O público elegeu um filme japonês — “Onoda, Dez Mil Noites na Selva”, dirigido por cineasta parisiense (Arthur Harari), como a melhor ficção da quadragésima-quinta edição da Mostra SP. Festejado pela crítica francesa e lançado em Cannes (na Mostra Un Certain Regard), esse épico de 2 horas e 40 minutos acompanha a saga de Hiroo Onoda, um tenente do exército imperial japonês, que é destinado a missão militar em pequena ilha do arquipélago filipino. A Segunda Guerra Mundial termina e o Eixo (Alemanha-Japão-Itália) é derrotado. Fiel ao Imperador, Onoda permanecerá por quase 30 anos na selva asiática. Sem reconhecer a derrota e cumprindo com seu dever de extrema fidelidade ao Imperador. Só em 1974, ele se “renderia”. Foi recebido com honras em seu país de origem. Morreu em 2014, aos 91 anos. Vale notar que ele passou cinco anos no Brasil, onde tentou criar gado. Mas preferiu regressar ao Japão. O filme já tem distribuição garantida no Brasil, pela Imovision, de Jean-Thomas Bernardini.

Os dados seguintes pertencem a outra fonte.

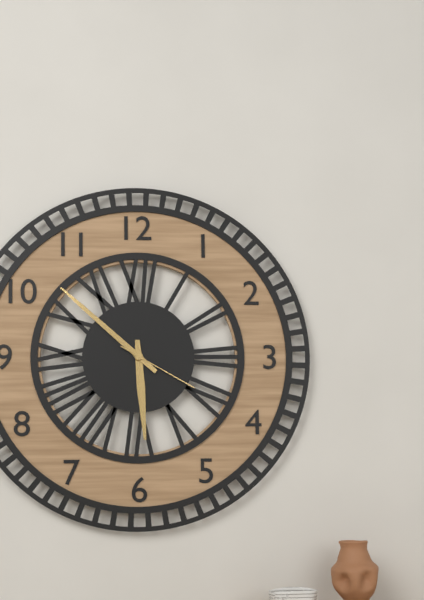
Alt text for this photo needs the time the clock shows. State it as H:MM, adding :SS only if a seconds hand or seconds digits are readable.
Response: 5:52:20
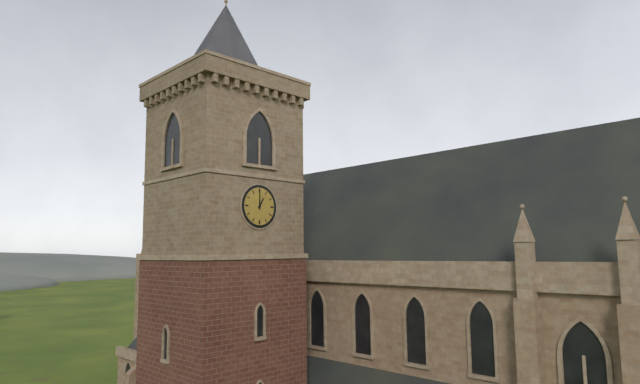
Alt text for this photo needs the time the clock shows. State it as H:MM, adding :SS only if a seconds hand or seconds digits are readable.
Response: 1:00
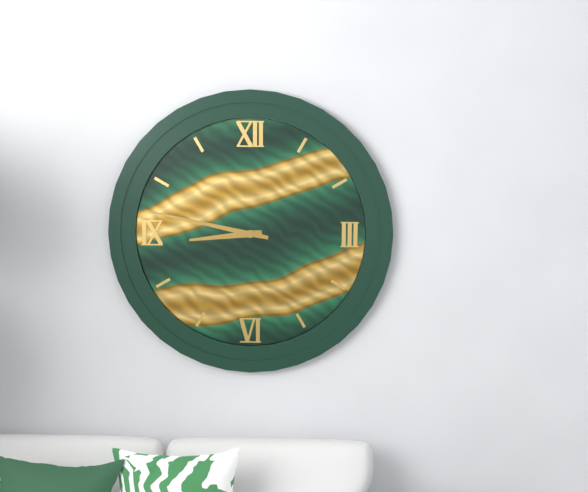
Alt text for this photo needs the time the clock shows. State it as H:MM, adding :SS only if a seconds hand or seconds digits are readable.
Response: 8:47
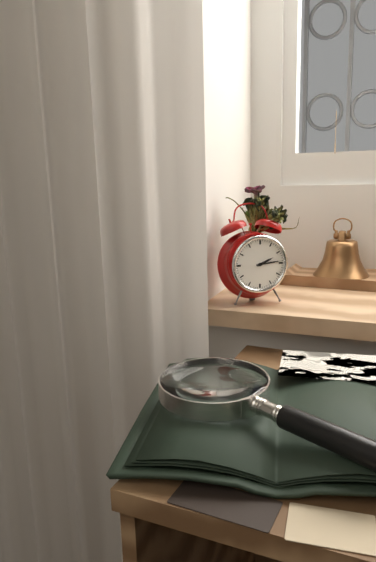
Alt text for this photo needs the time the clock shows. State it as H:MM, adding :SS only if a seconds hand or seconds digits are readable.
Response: 2:14
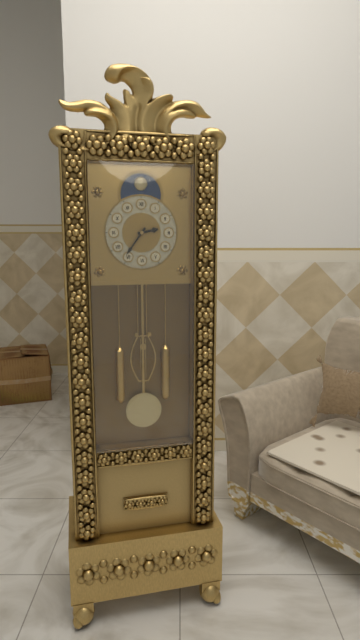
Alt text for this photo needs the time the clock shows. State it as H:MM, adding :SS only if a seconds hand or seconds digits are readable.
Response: 2:36
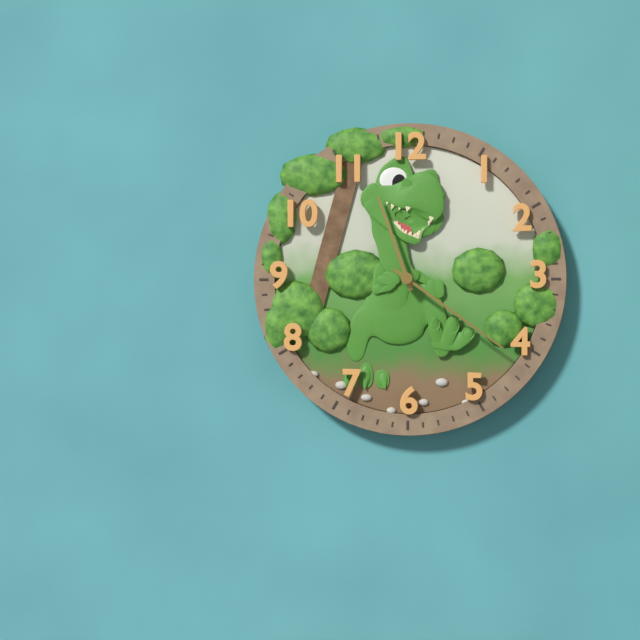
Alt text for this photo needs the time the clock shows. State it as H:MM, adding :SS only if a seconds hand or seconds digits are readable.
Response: 11:21
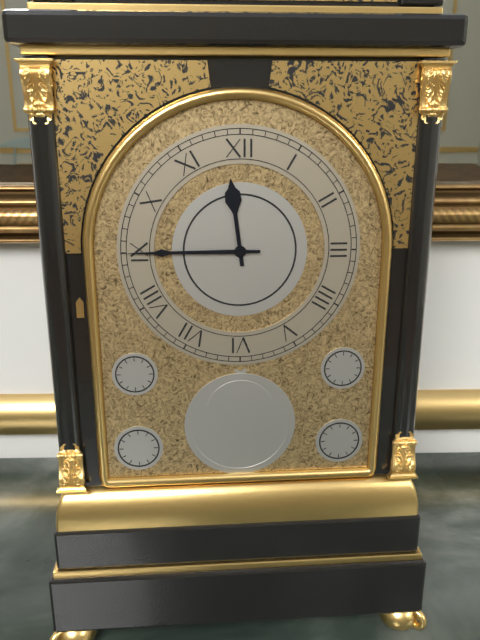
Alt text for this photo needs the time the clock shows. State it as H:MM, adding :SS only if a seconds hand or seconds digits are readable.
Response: 11:45
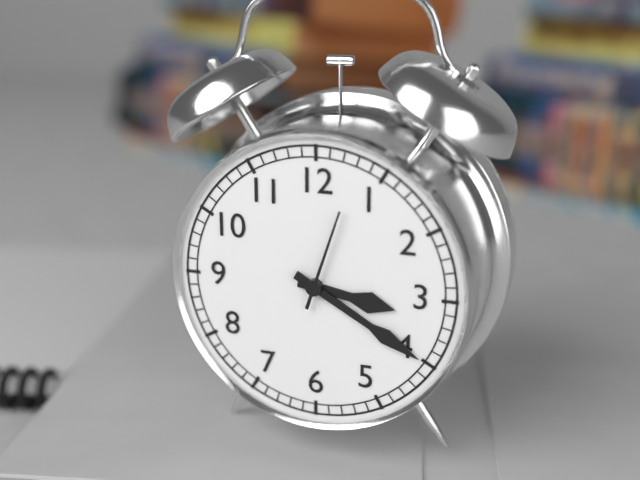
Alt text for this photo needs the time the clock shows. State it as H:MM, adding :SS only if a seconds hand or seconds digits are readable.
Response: 3:20:03
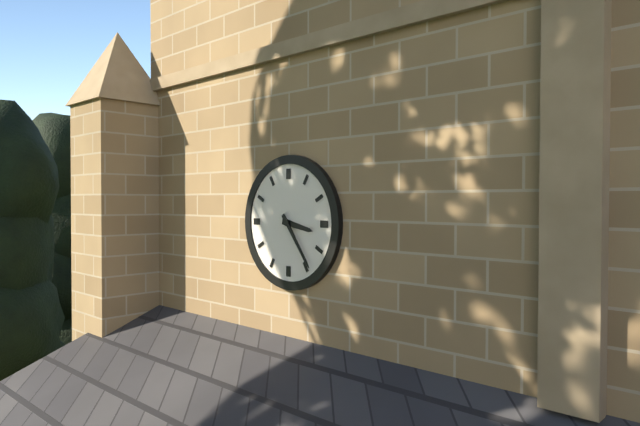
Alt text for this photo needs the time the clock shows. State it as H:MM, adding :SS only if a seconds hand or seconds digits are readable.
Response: 3:24
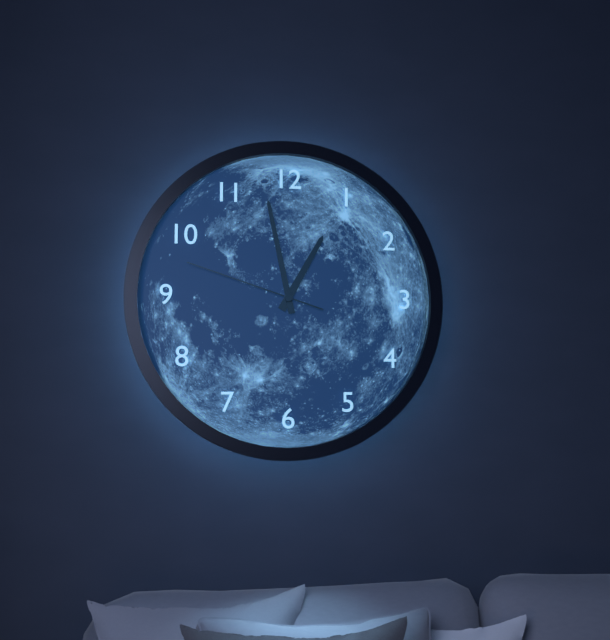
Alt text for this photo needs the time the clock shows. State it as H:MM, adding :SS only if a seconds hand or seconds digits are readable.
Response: 12:58:48
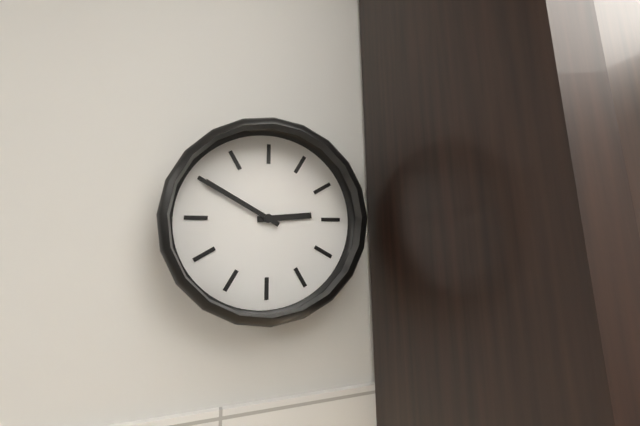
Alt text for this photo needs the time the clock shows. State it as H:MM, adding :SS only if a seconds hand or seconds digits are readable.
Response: 2:50
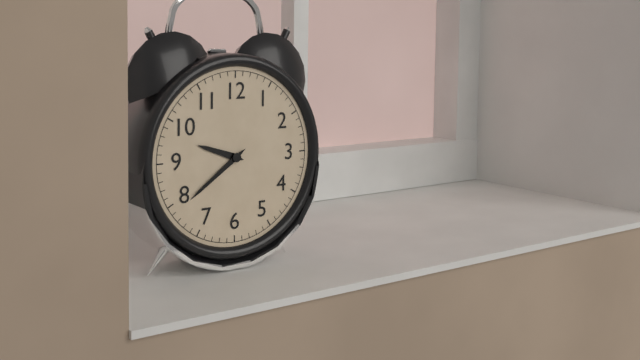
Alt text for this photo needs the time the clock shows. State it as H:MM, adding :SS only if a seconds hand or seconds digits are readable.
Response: 9:39
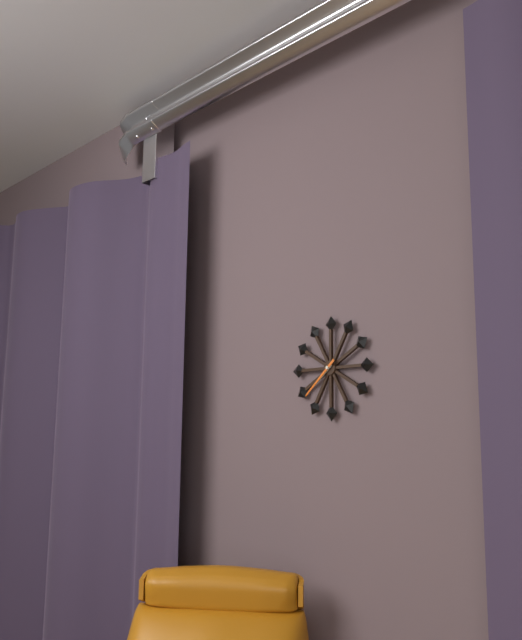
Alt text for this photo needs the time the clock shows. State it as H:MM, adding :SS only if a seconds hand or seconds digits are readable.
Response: 7:38
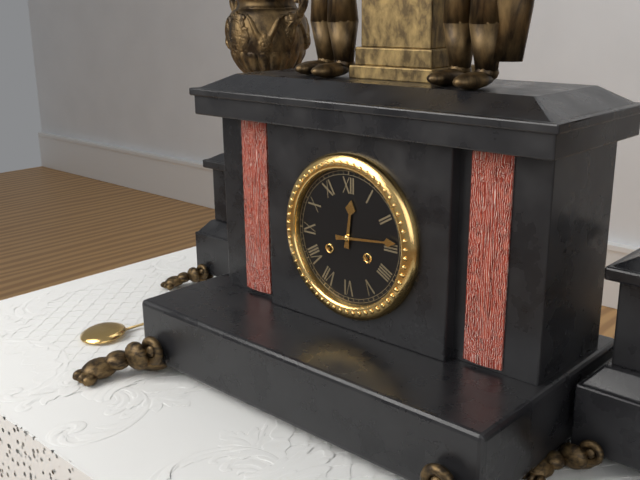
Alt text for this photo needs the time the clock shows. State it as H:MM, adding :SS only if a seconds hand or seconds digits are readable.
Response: 12:14
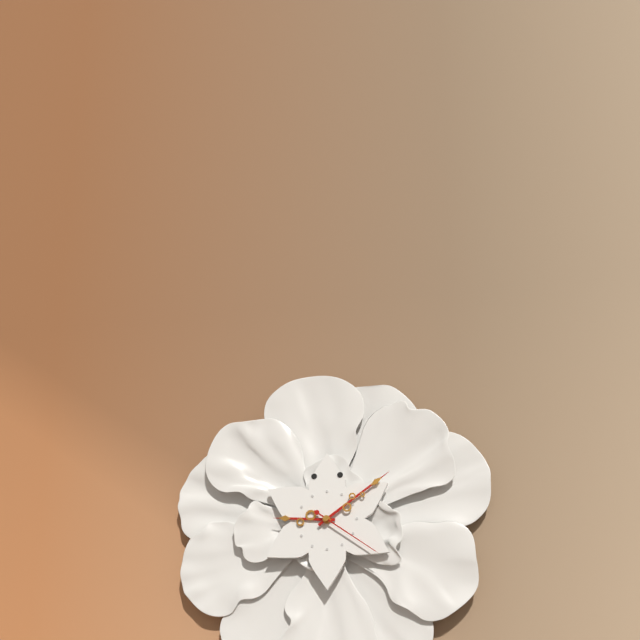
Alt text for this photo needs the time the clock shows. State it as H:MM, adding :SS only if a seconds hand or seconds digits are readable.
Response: 9:09:21
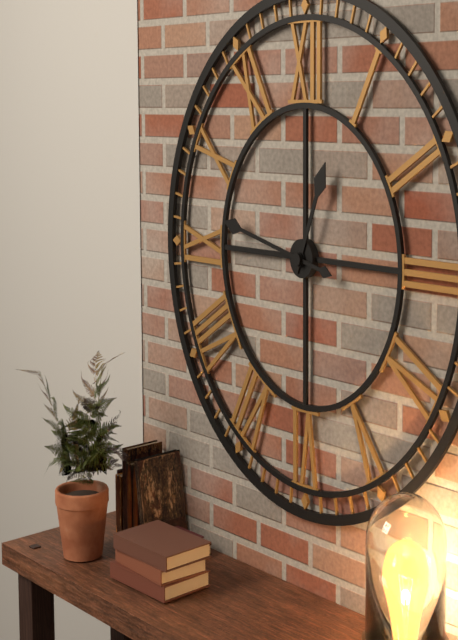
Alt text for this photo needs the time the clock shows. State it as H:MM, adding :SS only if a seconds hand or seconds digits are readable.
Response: 12:47
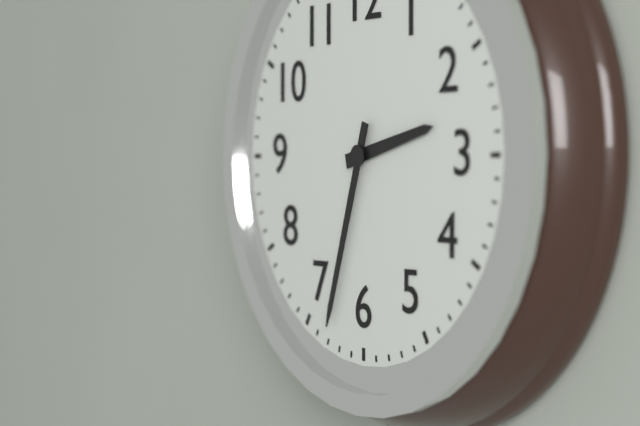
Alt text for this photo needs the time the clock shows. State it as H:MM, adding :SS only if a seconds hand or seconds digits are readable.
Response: 2:33
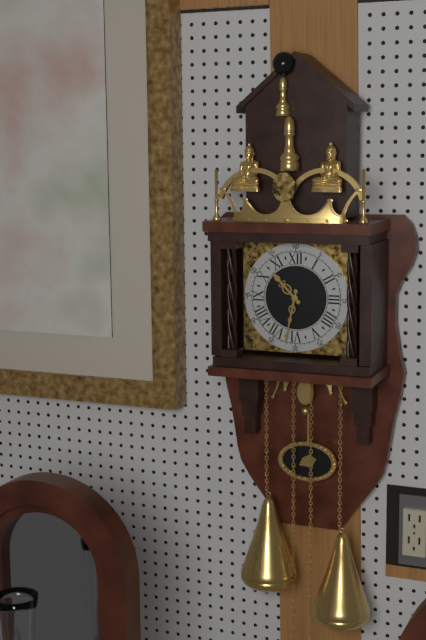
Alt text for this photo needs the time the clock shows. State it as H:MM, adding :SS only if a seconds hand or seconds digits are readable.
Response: 10:32
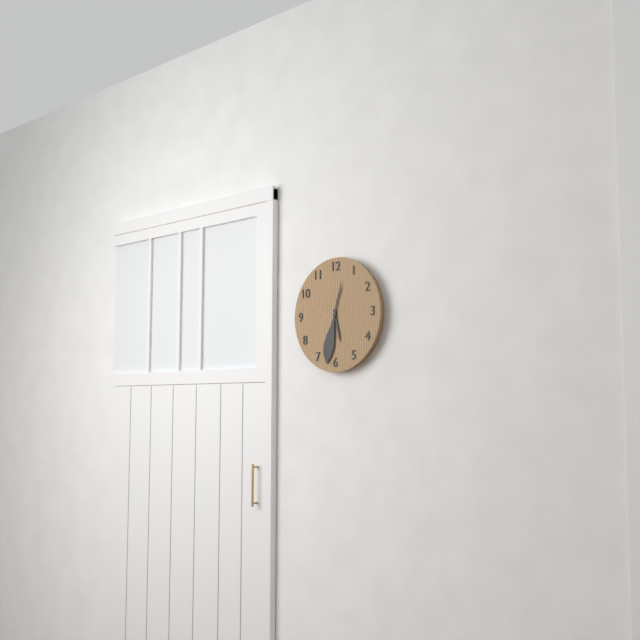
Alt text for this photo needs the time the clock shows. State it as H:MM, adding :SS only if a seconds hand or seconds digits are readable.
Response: 5:32
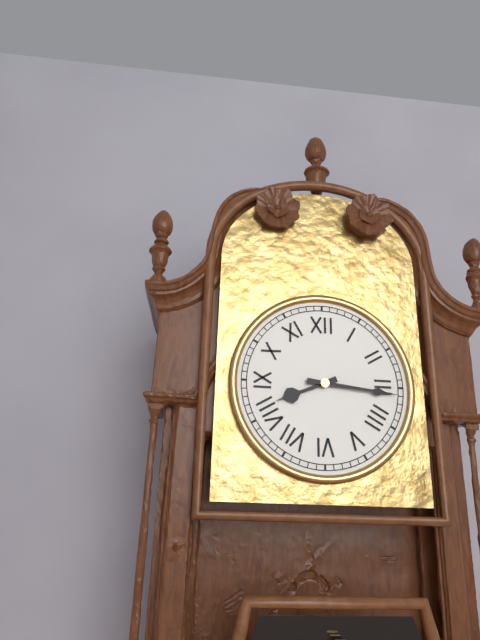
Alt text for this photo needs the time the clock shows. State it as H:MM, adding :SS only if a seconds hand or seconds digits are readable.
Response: 8:16
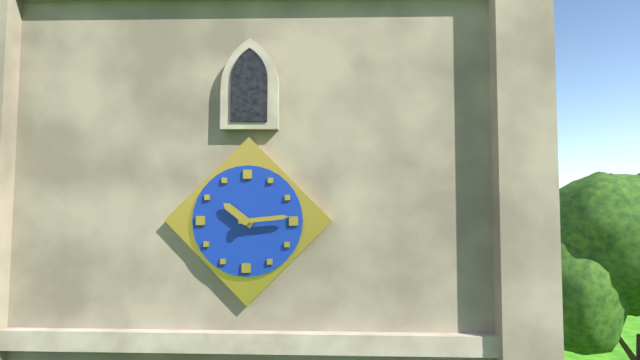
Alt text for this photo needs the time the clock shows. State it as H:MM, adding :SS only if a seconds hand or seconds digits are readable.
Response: 10:14
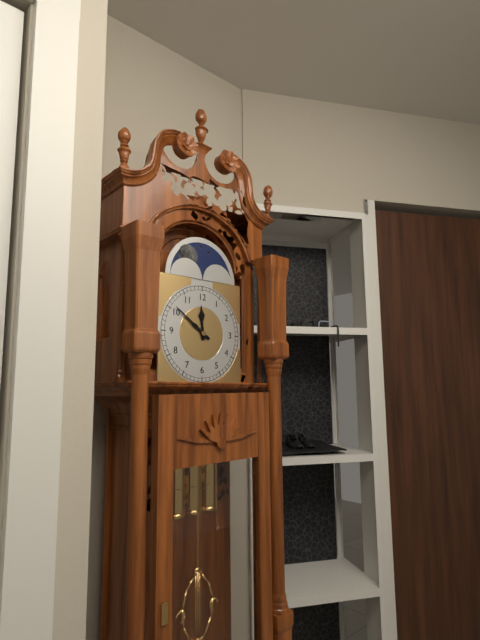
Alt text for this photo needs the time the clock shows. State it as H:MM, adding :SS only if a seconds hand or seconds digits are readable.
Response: 11:51
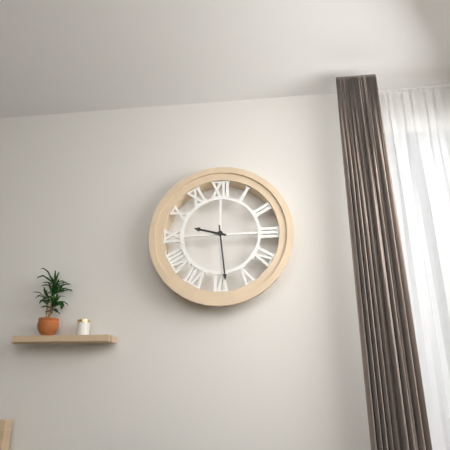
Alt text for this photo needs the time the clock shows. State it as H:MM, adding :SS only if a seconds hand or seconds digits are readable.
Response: 9:29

Outro premiado pelo público foi “Summer of Soul (…ou Quando a Revolução Não Pôde Ser Televisionada)”, uma espécie de “Woodstock black”. Em 1969, durante seis semanas de verão, no Harlem novaiorquino, grandes astros da música preta dos EUA — da grandeza de Nina Simone, Stevie Wonder, B.B. King, entre muitos outros — participaram de shows apoteóticos no Monte Morris Park. Mais de 50 anos depois, o rapper, produtor cultural e cineasta Almir “Questolove” Thompson transformou os registros das performances black em filme eletrizante. Exibido em cinemas fechados da Mostra e no Vale do Anhagabaú paulistano, o longa documental conquistou o público brasileiro, que o elegeu como “melhor filme não-ficcional” da competição.
A noite festiva dos prêmios, que aconteceu no mesmo Anhangabaú, entregou o Troféu Leon Cakoff (pelo conjunto da obra e trajetória) à atriz e cineasta Helena Ignez, a moça do “Padre” de Joaquim Pedro, a estrela loura e esguia do “Bandido da Luz Vermelha”, a “Mulher de Todos”. E exibiu, como filme-surpresa, o longa “Urubus”, ode à galera do “picho”. Noite mais paulistana impossível: Anhangabaú, Helena Ignez (baiana que adotou São Paulo), pichadores da perifa, diretora de origem japa formada pela USP e filmes “cakofianos’ vindos da Turquia, da Costa Rica, do Ártico finlandês-russo, do Harlem, da “Palestina síria”, do Japão e das selvas filipinas.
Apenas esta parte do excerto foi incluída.